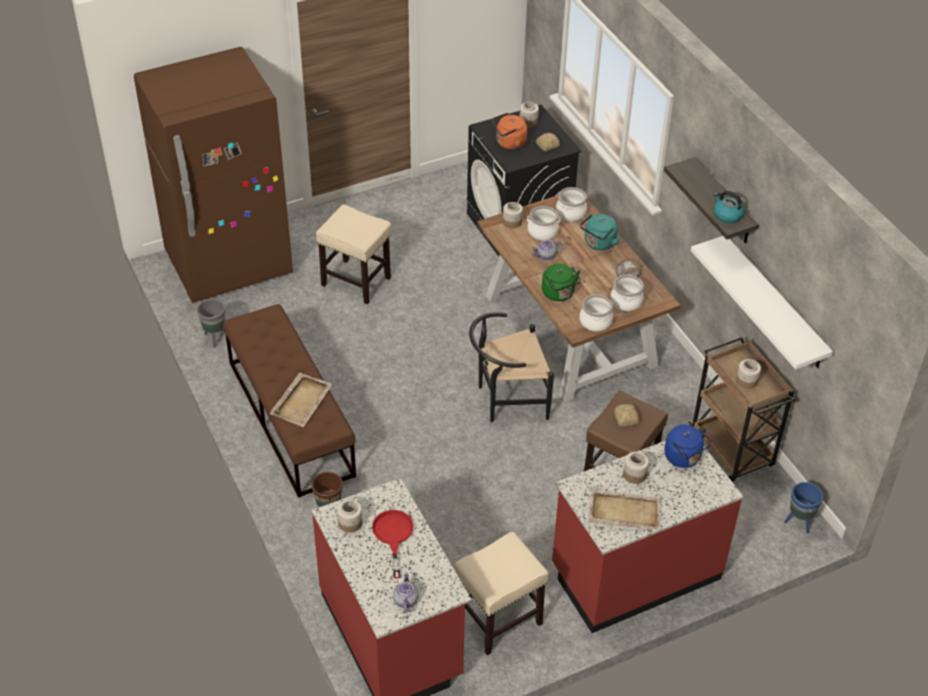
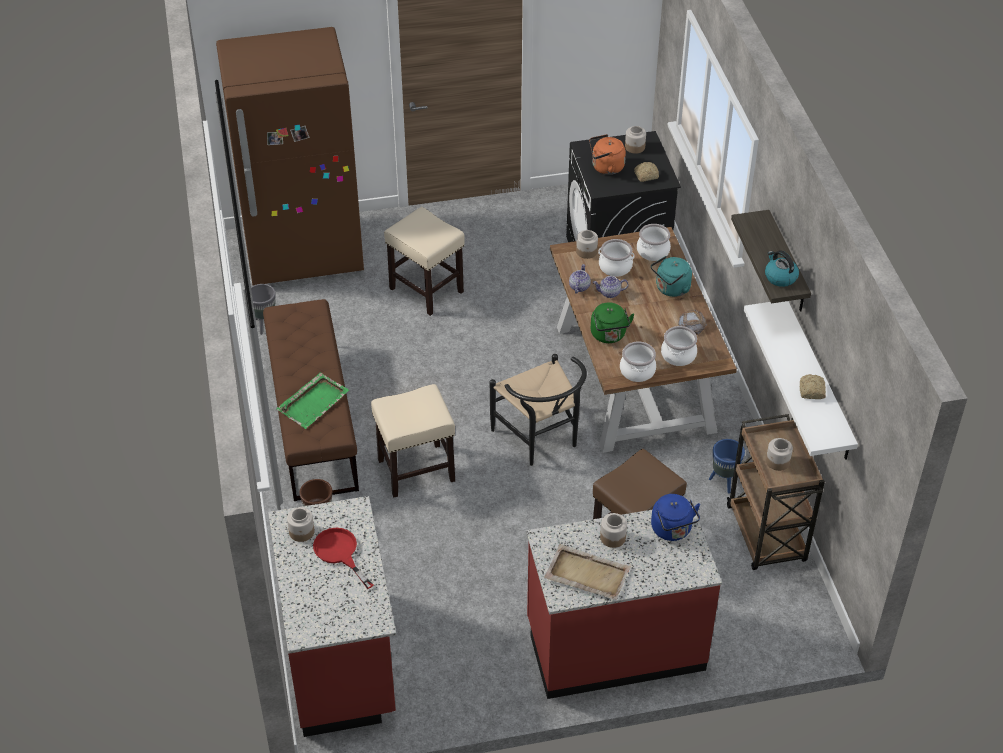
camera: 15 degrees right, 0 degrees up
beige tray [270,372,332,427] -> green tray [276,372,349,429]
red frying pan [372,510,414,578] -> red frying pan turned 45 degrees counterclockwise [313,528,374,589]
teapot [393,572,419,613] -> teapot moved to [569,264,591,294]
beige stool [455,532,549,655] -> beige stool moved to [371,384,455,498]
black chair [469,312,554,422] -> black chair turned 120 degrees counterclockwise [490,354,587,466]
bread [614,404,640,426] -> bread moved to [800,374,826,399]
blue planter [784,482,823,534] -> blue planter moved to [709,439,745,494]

· · ·

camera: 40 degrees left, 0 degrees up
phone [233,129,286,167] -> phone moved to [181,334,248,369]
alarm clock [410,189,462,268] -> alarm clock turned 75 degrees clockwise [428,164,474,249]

· · ·

→ TO DO:
For the material above, reproduce exactly the lines from the line with "beige stool [455,532,549,655]" to the line with "blue planter [784,482,823,534]", inclusive, and exclude all others.

→ WRITTEN RESPONSE:
beige stool [455,532,549,655] -> beige stool moved to [371,384,455,498]
black chair [469,312,554,422] -> black chair turned 120 degrees counterclockwise [490,354,587,466]
bread [614,404,640,426] -> bread moved to [800,374,826,399]
blue planter [784,482,823,534] -> blue planter moved to [709,439,745,494]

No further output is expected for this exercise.